PGA Championship: Jimmy Walker joins list of defending champions to miss cut
By Mathieu Wood
Last Updated: 11/08/17 9:39pm
Whatever your form making the cut for any player is their first objective. As the defending champion of a major you would expect to make the weekend’s play but it is easier said than done.
Jimmy Walker claimed his maiden major title 12 months ago at the PGA Championship at Baltusrol but fast forward a year and after a dip in form the American won't be around this weekend to play at Quail Hollow after an eight over score for his opening two rounds.
The 38-year-old is not the first player to miss the weekend cut mark in their defence of the title and joins a list of 10 former champions to have suffered the same experience.
1960 - Bob Rosburg
Rosburg secured his first and only major title after coming back from six strokes back on the final day to secure a one shot victory over compatriots Doug Sanders and Jerry Barber. 1960 was the second year as a stroke play tournament and Rosburg's victory was made all the more impressive after he had only made five birdies over the opening three rounds but five through the front nine holes on Sunday proved pivotal.
In those days the PGA Championship included two cuts, one after the first two rounds and the second coming after the third round, and Rosburg in his defence at Firestone missed the final day's play finishing at 16 over.
1982 - Larry Nelson
Nelson won the first of three major titles, finishing four strokes ahead of runner-up Fuzzy Zoeller, in the same year that Lee Trevino was disqualified for failing to sign his own scorecard after the opening round.
Nelson, in his defence of the title in 1982, finished with a nine-over par score to miss the weekend.
1994 - Paul Azinger
Azinger claimed his only major championship victory by defeating Greg Norman in a sudden-death play-off in 1993. The American stormed into the play-off courtesy of four birdies over the final seven holes and a par at the second extra hole proved decisive and was Norman's fourth play-off defeat which covered all four majors.
The following year Azinger finished Friday's second round at nine-over par, which was a full 17 strokes behind Nick Price at eight-over.
1997 - Mark Brooks
The 1996 PGA Championship was held at Valhalla and saw the fans' favourite and Kentucky native Kenny Perry fall to a sudden-death play-off defeat to fellow American Mark Brooks, who in winning claimed his only major title.
Winged Foot played host to the 1997 edition and saw Brooks miss out on the weekend's play after finishing with a nine-over scoreline following a disastrous second round nine-over 79.
2002 - David Toms
Toms held on to a final round lead to secure his only major title in 2001 and finish one shot clear of playing partner Phil Mickelson which was noteworthy for the fact that no former champions finished in the top 20.
The diminutive American was unable to mount a stern defence of his title the next year at Hazeltine, where Rich Beem prevailed over Tiger Woods, and missed the weekend's action at seven-over.
2003 - Rich Beem
Beem made the defence of his title at Oak Hill Country Club but saw another maiden major winner, Shaun Micheel, prevail at the season-ending major.

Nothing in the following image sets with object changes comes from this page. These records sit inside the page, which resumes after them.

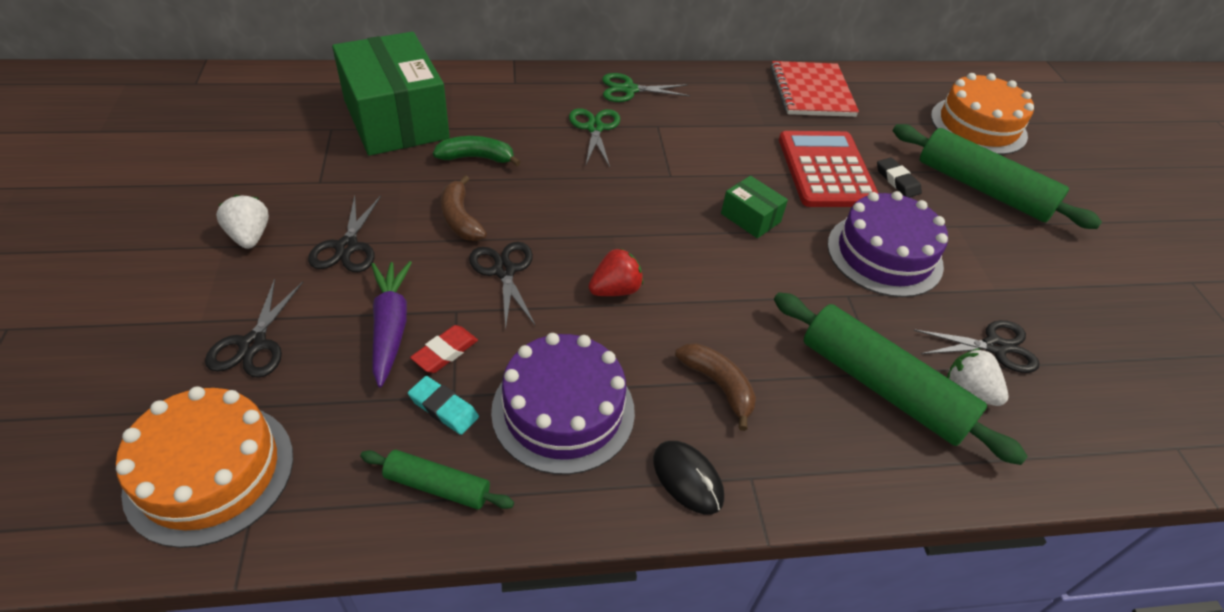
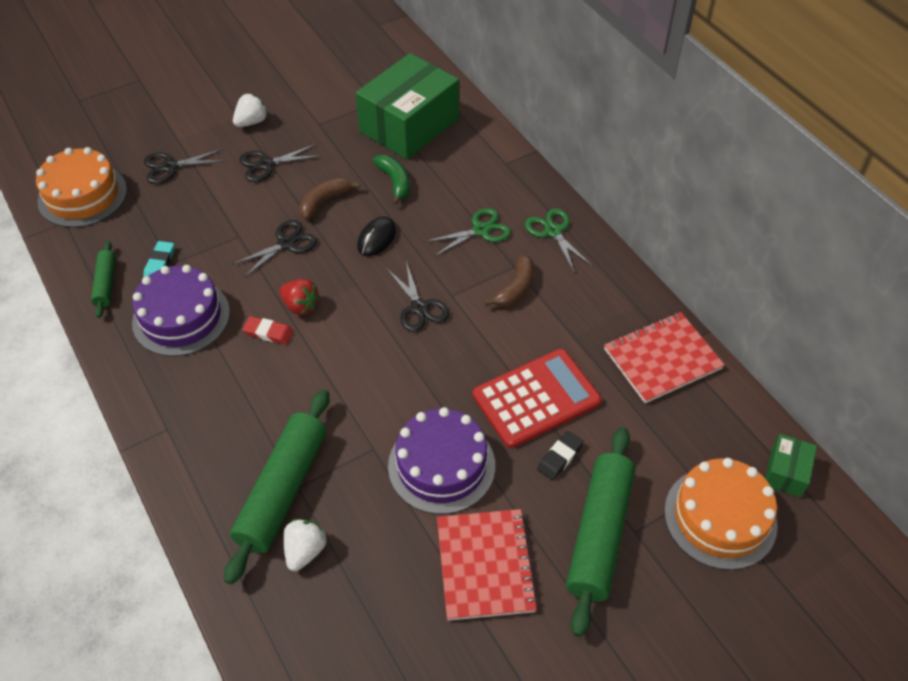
camera: 70 degrees right, 5 degrees up
(390, 327) = (210, 214): purple carrot -> none
(445, 352) = (202, 246): red eraser -> red eraser (268, 333)
(687, 479) = (153, 395): black mouse -> black mouse (377, 238)
(718, 385) = (238, 390): brown banana -> brown banana (515, 288)
(750, 218) = (431, 361): green box -> green box (786, 472)
(994, 347) = (367, 566): black scissors -> black scissors (419, 307)
(1005, 265) = (485, 565): none -> red notebook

Beem missed the cut after a damaging opening round 82. Micheel's victory was his sole victory on the PGA Tour.
WATCH: Beem's major magic
Watch as Rich Beem looks back on the 'surreal' experience of being crowned PGA champion at Hazeltine, 15 years ago.
2010 - Y.E. Yang
Yang became the first Asian-born player to claim a men's major championship with victory in 2009 at Hazeltine in surprise fashion.
The following year at Whistling Straights the South Korean missed the cut with a four-over par scoreline as Martin Kaymer claimed his first major success.
2011 - Martin Kaymer
Kaymer came through a three-hole play-off against Bubba Watson to lift the Wanamaker Trophy in 2010 after both players finished at 11 under.
In 2011 the German fell short of the cut mark after opening rounds of 72-73 saw him finish at fie-over par for the tournament.
2014 - Jason Dufner
Dufner overcame nerves and a fightback from compatriot Jim Furyk, who held the overnight lead, to seal a two-shot victory for his maiden major title.
However, the American was forced to withdraw through injury the next year at Valhalla after carding a front nine of five-over before calling it a day.